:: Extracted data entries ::
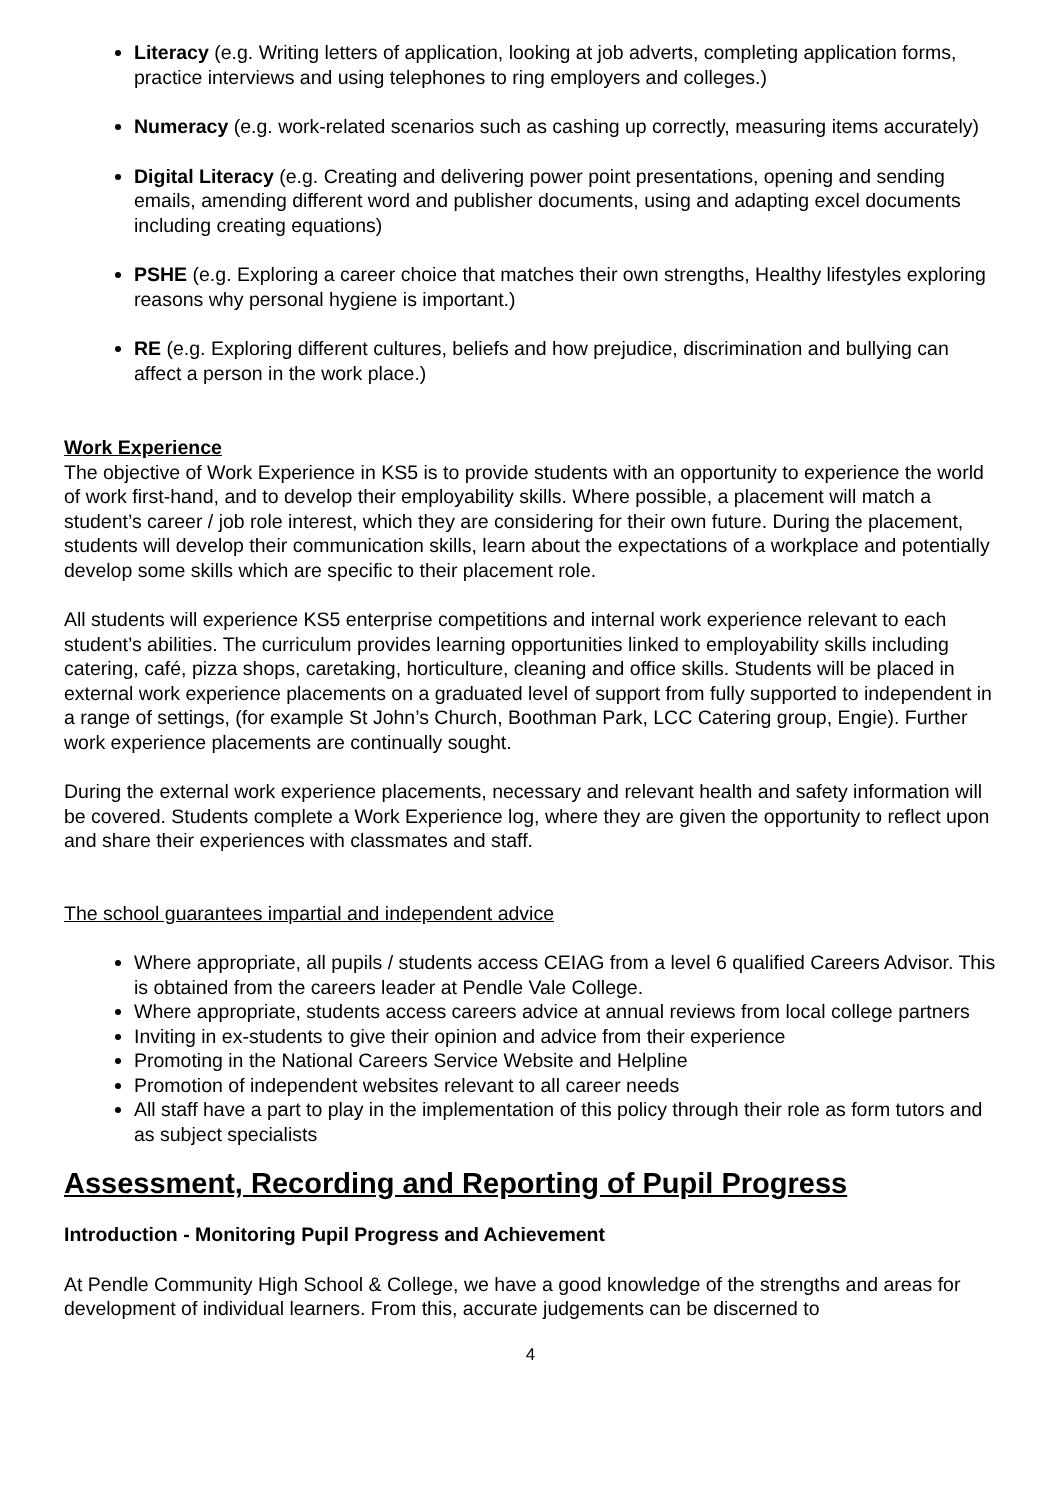Literacy (e.g. Writing letters of application, looking at job adverts, completing application forms, practice interviews and using telephones to ring employers and colleges.)
Numeracy (e.g. work-related scenarios such as cashing up correctly, measuring items accurately)
Digital Literacy (e.g. Creating and delivering power point presentations, opening and sending emails, amending different word and publisher documents, using and adapting excel documents including creating equations)
PSHE (e.g. Exploring a career choice that matches their own strengths, Healthy lifestyles exploring reasons why personal hygiene is important.)
RE (e.g. Exploring different cultures, beliefs and how prejudice, discrimination and bullying can affect a person in the work place.)
Work Experience
The objective of Work Experience in KS5 is to provide students with an opportunity to experience the world of work first-hand, and to develop their employability skills. Where possible, a placement will match a student’s career / job role interest, which they are considering for their own future. During the placement, students will develop their communication skills, learn about the expectations of a workplace and potentially develop some skills which are specific to their placement role.
All students will experience KS5 enterprise competitions and internal work experience relevant to each student’s abilities. The curriculum provides learning opportunities linked to employability skills including catering, café, pizza shops, caretaking, horticulture, cleaning and office skills. Students will be placed in external work experience placements on a graduated level of support from fully supported to independent in a range of settings, (for example St John’s Church, Boothman Park, LCC Catering group, Engie). Further work experience placements are continually sought.
During the external work experience placements, necessary and relevant health and safety information will be covered. Students complete a Work Experience log, where they are given the opportunity to reflect upon and share their experiences with classmates and staff.
The school guarantees impartial and independent advice
Where appropriate, all pupils / students access CEIAG from a level 6 qualified Careers Advisor. This is obtained from the careers leader at Pendle Vale College.
Where appropriate, students access careers advice at annual reviews from local college partners
Inviting in ex-students to give their opinion and advice from their experience
Promoting in the National Careers Service Website and Helpline
Promotion of independent websites relevant to all career needs
All staff have a part to play in the implementation of this policy through their role as form tutors and as subject specialists
Assessment, Recording and Reporting of Pupil Progress
Introduction - Monitoring Pupil Progress and Achievement
At Pendle Community High School & College, we have a good knowledge of the strengths and areas for development of individual learners. From this, accurate judgements can be discerned to
4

:: TASK STATEMENT ::
The answer must consist of every line from the entries above that contains the string "strengths".

:: EXPECTED ANSWER ::
PSHE (e.g. Exploring a career choice that matches their own strengths, Healthy lifestyles exploring reasons why personal hygiene is important.)
At Pendle Community High School & College, we have a good knowledge of the strengths and areas for development of individual learners. From this, accurate judgements can be discerned to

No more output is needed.